- Opening Delimiter -

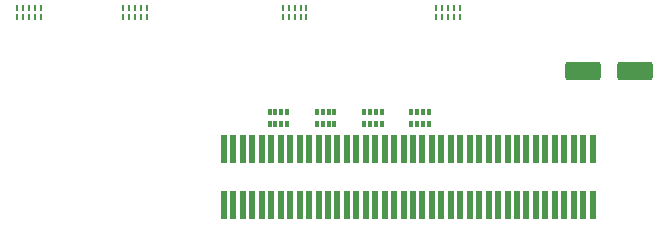
<source format=gbr>
G04 #@! TF.GenerationSoftware,KiCad,Pcbnew,6.0.7-1.fc35*
G04 #@! TF.CreationDate,2022-09-05T19:08:22-05:00*
G04 #@! TF.ProjectId,rpi-adapter,7270692d-6164-4617-9074-65722e6b6963,rev?*
G04 #@! TF.SameCoordinates,Original*
G04 #@! TF.FileFunction,Paste,Bot*
G04 #@! TF.FilePolarity,Positive*
%FSLAX46Y46*%
G04 Gerber Fmt 4.6, Leading zero omitted, Abs format (unit mm)*
G04 Created by KiCad (PCBNEW 6.0.7-1.fc35) date 2022-09-05 19:08:22*
%MOMM*%
%LPD*%
G01*
G04 APERTURE LIST*
G04 Aperture macros list*
%AMRoundRect*
0 Rectangle with rounded corners*
0 $1 Rounding radius*
0 $2 $3 $4 $5 $6 $7 $8 $9 X,Y pos of 4 corners*
0 Add a 4 corners polygon primitive as box body*
4,1,4,$2,$3,$4,$5,$6,$7,$8,$9,$2,$3,0*
0 Add four circle primitives for the rounded corners*
1,1,$1+$1,$2,$3*
1,1,$1+$1,$4,$5*
1,1,$1+$1,$6,$7*
1,1,$1+$1,$8,$9*
0 Add four rect primitives between the rounded corners*
20,1,$1+$1,$2,$3,$4,$5,0*
20,1,$1+$1,$4,$5,$6,$7,0*
20,1,$1+$1,$6,$7,$8,$9,0*
20,1,$1+$1,$8,$9,$2,$3,0*%
G04 Aperture macros list end*
%ADD10R,0.200000X0.475000*%
%ADD11R,0.400000X0.500000*%
%ADD12R,0.300000X0.500000*%
%ADD13R,0.500000X2.400000*%
%ADD14RoundRect,0.250000X1.250000X0.550000X-1.250000X0.550000X-1.250000X-0.550000X1.250000X-0.550000X0*%
G04 APERTURE END LIST*
D10*
G04 #@! TO.C,D3*
X98380000Y-79927500D03*
X98380000Y-79152500D03*
X99380000Y-79152500D03*
X98880000Y-79927500D03*
X98880000Y-79152500D03*
X99880000Y-79152500D03*
X99880000Y-79927500D03*
X99380000Y-79927500D03*
X100380000Y-79927500D03*
X100380000Y-79152500D03*
G04 #@! TD*
D11*
G04 #@! TO.C,RN3*
X114750000Y-88000000D03*
D12*
X115250000Y-88000000D03*
X115750000Y-88000000D03*
D11*
X116250000Y-88000000D03*
X116250000Y-89000000D03*
D12*
X115750000Y-89000000D03*
X115250000Y-89000000D03*
D11*
X114750000Y-89000000D03*
G04 #@! TD*
D10*
G04 #@! TO.C,D2*
X111880000Y-79927500D03*
X111880000Y-79152500D03*
X112880000Y-79152500D03*
X112380000Y-79152500D03*
X112380000Y-79927500D03*
X113380000Y-79927500D03*
X113380000Y-79152500D03*
X112880000Y-79927500D03*
X113880000Y-79152500D03*
X113880000Y-79927500D03*
G04 #@! TD*
D11*
G04 #@! TO.C,RN4*
X110750000Y-88000000D03*
D12*
X111250000Y-88000000D03*
X111750000Y-88000000D03*
D11*
X112250000Y-88000000D03*
X112250000Y-89000000D03*
D12*
X111750000Y-89000000D03*
X111250000Y-89000000D03*
D11*
X110750000Y-89000000D03*
G04 #@! TD*
D10*
G04 #@! TO.C,D1*
X124880000Y-79927500D03*
X124880000Y-79152500D03*
X125880000Y-79152500D03*
X125380000Y-79152500D03*
X125380000Y-79927500D03*
X126380000Y-79927500D03*
X126380000Y-79152500D03*
X125880000Y-79927500D03*
X126880000Y-79152500D03*
X126880000Y-79927500D03*
G04 #@! TD*
G04 #@! TO.C,D4*
X89380000Y-79152500D03*
X89380000Y-79927500D03*
X90380000Y-79152500D03*
X89880000Y-79927500D03*
X89880000Y-79152500D03*
X90880000Y-79927500D03*
X90880000Y-79152500D03*
X90380000Y-79927500D03*
X91380000Y-79152500D03*
X91380000Y-79927500D03*
G04 #@! TD*
D13*
G04 #@! TO.C,J5*
X138100000Y-95900000D03*
X138100000Y-91100000D03*
X137300000Y-95900000D03*
X137300000Y-91100000D03*
X136500000Y-95900000D03*
X136500000Y-91100000D03*
X135700000Y-95900000D03*
X135700000Y-91100000D03*
X134900000Y-95900000D03*
X134900000Y-91100000D03*
X134100000Y-95900000D03*
X134100000Y-91100000D03*
X133300000Y-95900000D03*
X133300000Y-91100000D03*
X132500000Y-95900000D03*
X132500000Y-91100000D03*
X131700000Y-95900000D03*
X131700000Y-91100000D03*
X130900000Y-95900000D03*
X130900000Y-91100000D03*
X130100000Y-95900000D03*
X130100000Y-91100000D03*
X129300000Y-95900000D03*
X129300000Y-91100000D03*
X128500000Y-95900000D03*
X128500000Y-91100000D03*
X127700000Y-95900000D03*
X127700000Y-91100000D03*
X126900000Y-95900000D03*
X126900000Y-91100000D03*
X126100000Y-95900000D03*
X126100000Y-91100000D03*
X125300000Y-95900000D03*
X125300000Y-91100000D03*
X124500000Y-95900000D03*
X124500000Y-91100000D03*
X123700000Y-95900000D03*
X123700000Y-91100000D03*
X122900000Y-95900000D03*
X122900000Y-91100000D03*
X122100000Y-95900000D03*
X122100000Y-91100000D03*
X121300000Y-95900000D03*
X121300000Y-91100000D03*
X120500000Y-95900000D03*
X120500000Y-91100000D03*
X119700000Y-95900000D03*
X119700000Y-91100000D03*
X118900000Y-95900000D03*
X118900000Y-91100000D03*
X118100000Y-95900000D03*
X118100000Y-91100000D03*
X117300000Y-95900000D03*
X117300000Y-91100000D03*
X116500000Y-95900000D03*
X116500000Y-91100000D03*
X115700000Y-95900000D03*
X115700000Y-91100000D03*
X114900000Y-95900000D03*
X114900000Y-91100000D03*
X114100000Y-95900000D03*
X114100000Y-91100000D03*
X113300000Y-95900000D03*
X113300000Y-91100000D03*
X112500000Y-95900000D03*
X112500000Y-91100000D03*
X111700000Y-95900000D03*
X111700000Y-91100000D03*
X110900000Y-95900000D03*
X110900000Y-91100000D03*
X110100000Y-95900000D03*
X110100000Y-91100000D03*
X109300000Y-95900000D03*
X109300000Y-91100000D03*
X108500000Y-95900000D03*
X108500000Y-91100000D03*
X107700000Y-95900000D03*
X107700000Y-91100000D03*
X106900000Y-95900000D03*
X106900000Y-91100000D03*
G04 #@! TD*
D14*
G04 #@! TO.C,C5*
X141700000Y-84500000D03*
X137300000Y-84500000D03*
G04 #@! TD*
D11*
G04 #@! TO.C,RN1*
X122750000Y-88000000D03*
D12*
X123250000Y-88000000D03*
X123750000Y-88000000D03*
D11*
X124250000Y-88000000D03*
X124250000Y-89000000D03*
D12*
X123750000Y-89000000D03*
X123250000Y-89000000D03*
D11*
X122750000Y-89000000D03*
G04 #@! TD*
G04 #@! TO.C,RN2*
X118750000Y-88000000D03*
D12*
X119250000Y-88000000D03*
X119750000Y-88000000D03*
D11*
X120250000Y-88000000D03*
X120250000Y-89000000D03*
D12*
X119750000Y-89000000D03*
X119250000Y-89000000D03*
D11*
X118750000Y-89000000D03*
G04 #@! TD*
M02*

</source>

- Closing Delimiter -

Tally the lines in the records above that contain the word "four". Write the number and nothing else.

REPLY -
2